**Input for this task:**

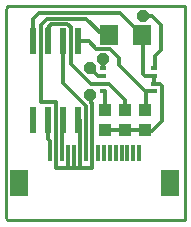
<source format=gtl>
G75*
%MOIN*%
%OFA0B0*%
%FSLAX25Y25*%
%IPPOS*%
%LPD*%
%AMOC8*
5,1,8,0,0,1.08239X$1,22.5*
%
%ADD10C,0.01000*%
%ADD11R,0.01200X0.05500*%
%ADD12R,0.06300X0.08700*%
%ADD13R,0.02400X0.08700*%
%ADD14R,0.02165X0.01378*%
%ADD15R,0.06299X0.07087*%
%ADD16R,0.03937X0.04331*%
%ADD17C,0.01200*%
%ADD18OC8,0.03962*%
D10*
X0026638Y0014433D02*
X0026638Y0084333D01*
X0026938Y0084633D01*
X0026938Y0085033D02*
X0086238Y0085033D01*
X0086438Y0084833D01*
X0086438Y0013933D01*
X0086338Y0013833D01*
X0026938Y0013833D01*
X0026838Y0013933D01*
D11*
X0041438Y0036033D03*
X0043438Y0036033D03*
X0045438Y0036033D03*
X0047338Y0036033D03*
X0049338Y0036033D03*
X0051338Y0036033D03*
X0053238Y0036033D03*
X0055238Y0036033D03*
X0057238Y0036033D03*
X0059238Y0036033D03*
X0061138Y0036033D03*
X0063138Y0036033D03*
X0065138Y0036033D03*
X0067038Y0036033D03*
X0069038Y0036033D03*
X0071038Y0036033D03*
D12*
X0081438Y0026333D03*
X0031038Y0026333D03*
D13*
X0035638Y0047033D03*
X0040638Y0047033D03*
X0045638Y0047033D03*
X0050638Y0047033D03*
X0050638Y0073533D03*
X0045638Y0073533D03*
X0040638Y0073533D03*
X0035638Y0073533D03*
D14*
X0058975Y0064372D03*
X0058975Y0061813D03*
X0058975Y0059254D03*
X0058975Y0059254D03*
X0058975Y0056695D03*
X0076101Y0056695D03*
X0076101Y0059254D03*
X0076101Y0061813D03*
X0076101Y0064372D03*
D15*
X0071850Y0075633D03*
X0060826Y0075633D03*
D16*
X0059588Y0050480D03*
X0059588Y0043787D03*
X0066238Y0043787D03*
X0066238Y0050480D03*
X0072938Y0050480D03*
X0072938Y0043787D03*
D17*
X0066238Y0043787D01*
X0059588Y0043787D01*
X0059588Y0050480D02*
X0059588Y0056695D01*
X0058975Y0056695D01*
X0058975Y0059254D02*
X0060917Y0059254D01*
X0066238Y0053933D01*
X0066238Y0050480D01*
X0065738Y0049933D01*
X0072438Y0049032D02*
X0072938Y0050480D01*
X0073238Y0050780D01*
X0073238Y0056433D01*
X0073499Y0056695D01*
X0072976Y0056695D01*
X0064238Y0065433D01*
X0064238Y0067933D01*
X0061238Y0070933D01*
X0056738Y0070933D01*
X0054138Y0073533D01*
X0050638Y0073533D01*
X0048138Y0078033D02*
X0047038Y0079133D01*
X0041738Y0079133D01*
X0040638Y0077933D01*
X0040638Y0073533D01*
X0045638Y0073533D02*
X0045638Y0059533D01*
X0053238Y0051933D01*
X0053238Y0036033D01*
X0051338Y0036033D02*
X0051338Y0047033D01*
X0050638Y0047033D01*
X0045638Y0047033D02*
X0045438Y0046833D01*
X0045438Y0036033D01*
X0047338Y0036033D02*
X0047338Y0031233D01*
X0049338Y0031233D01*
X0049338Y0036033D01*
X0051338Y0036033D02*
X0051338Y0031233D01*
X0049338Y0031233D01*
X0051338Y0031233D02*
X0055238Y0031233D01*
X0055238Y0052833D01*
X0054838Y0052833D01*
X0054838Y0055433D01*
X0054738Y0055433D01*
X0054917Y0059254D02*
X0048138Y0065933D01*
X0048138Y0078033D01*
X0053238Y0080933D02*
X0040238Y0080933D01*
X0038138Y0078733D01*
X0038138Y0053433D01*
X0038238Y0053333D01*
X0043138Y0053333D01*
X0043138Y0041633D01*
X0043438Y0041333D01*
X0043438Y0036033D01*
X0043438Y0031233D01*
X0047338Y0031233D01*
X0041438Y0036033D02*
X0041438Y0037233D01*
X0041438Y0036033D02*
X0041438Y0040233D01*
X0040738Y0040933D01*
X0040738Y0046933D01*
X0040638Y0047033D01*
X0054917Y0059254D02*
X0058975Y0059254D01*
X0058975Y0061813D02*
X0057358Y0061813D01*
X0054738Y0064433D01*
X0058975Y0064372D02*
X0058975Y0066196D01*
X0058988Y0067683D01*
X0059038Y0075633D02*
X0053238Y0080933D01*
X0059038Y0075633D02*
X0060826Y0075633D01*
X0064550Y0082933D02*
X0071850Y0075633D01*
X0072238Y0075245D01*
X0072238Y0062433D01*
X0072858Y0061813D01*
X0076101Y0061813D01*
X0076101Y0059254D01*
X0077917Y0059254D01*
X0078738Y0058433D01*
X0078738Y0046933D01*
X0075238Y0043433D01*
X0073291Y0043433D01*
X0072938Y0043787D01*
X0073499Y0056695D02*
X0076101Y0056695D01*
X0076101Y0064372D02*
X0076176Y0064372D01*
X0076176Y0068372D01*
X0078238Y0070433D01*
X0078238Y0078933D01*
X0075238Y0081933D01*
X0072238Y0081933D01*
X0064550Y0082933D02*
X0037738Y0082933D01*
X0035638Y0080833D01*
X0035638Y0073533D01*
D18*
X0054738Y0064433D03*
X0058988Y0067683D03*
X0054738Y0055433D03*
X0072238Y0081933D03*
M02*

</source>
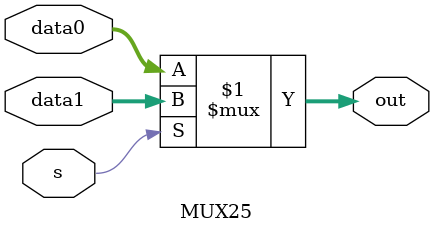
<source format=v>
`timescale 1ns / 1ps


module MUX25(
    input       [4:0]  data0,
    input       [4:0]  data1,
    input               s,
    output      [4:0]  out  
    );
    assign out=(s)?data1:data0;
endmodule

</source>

**Work item:** Please, from the material above, copy only the lines from the line with "X0055238Y0031233D01*" up to and including the line with "X0043438Y0031233D01*", exactly as written.

**The completed task:**
X0055238Y0031233D01*
X0055238Y0052833D01*
X0054838Y0052833D01*
X0054838Y0055433D01*
X0054738Y0055433D01*
X0054917Y0059254D02*
X0048138Y0065933D01*
X0048138Y0078033D01*
X0053238Y0080933D02*
X0040238Y0080933D01*
X0038138Y0078733D01*
X0038138Y0053433D01*
X0038238Y0053333D01*
X0043138Y0053333D01*
X0043138Y0041633D01*
X0043438Y0041333D01*
X0043438Y0036033D01*
X0043438Y0031233D01*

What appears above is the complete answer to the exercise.